The reply must repeat each entry exactly and contain no pictures.

● ● ● ●

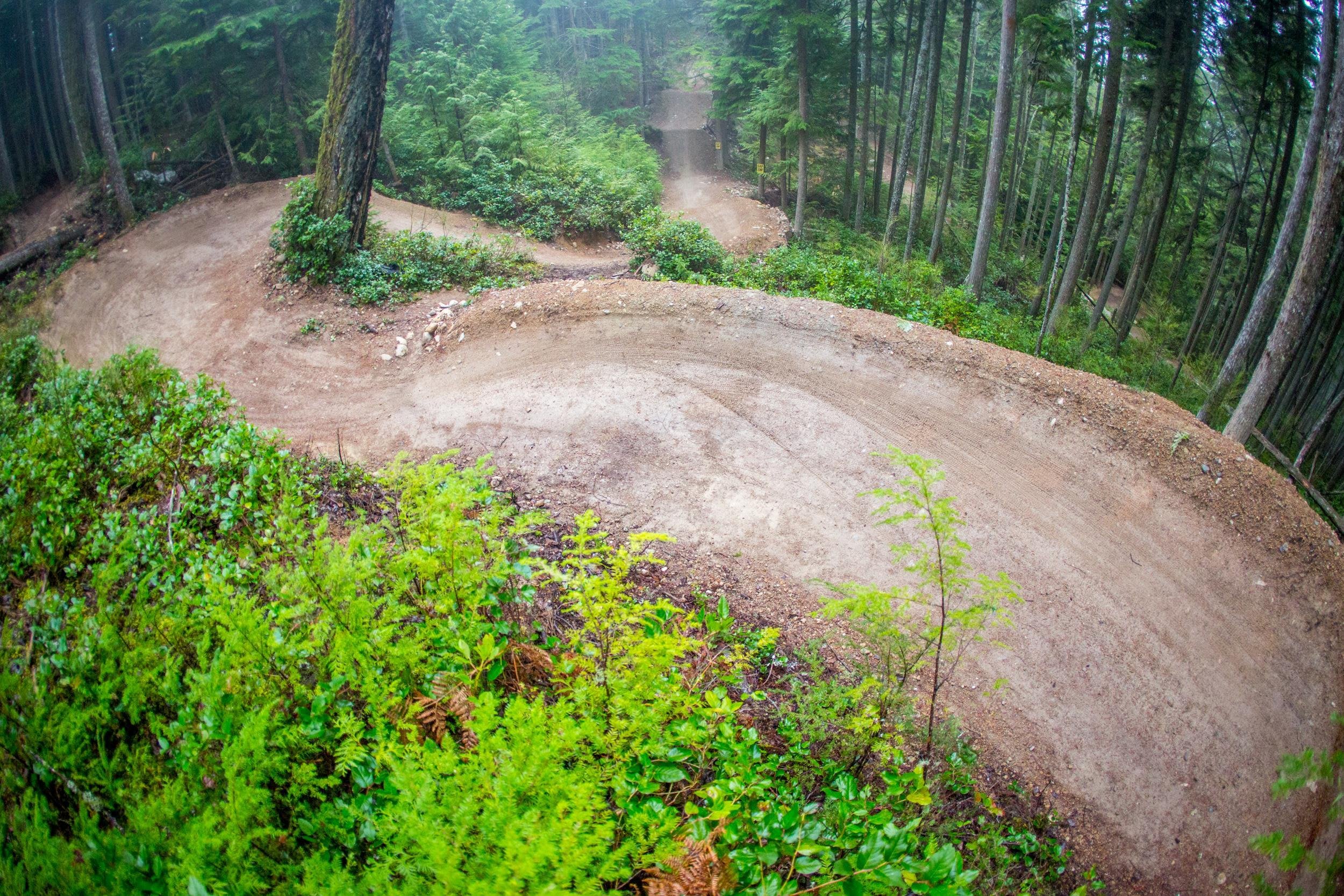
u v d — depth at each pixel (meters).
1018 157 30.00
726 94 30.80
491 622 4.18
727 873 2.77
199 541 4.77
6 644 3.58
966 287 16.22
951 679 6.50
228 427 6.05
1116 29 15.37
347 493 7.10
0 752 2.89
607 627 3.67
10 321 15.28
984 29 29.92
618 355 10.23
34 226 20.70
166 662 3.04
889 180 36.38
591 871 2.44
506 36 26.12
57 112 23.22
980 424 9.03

● ● ● ●

• **Solution for this exercise**:
u v d — depth at each pixel (meters).
1018 157 30.00
726 94 30.80
491 622 4.18
727 873 2.77
199 541 4.77
6 644 3.58
966 287 16.22
951 679 6.50
228 427 6.05
1116 29 15.37
347 493 7.10
0 752 2.89
607 627 3.67
10 321 15.28
984 29 29.92
618 355 10.23
34 226 20.70
166 662 3.04
889 180 36.38
591 871 2.44
506 36 26.12
57 112 23.22
980 424 9.03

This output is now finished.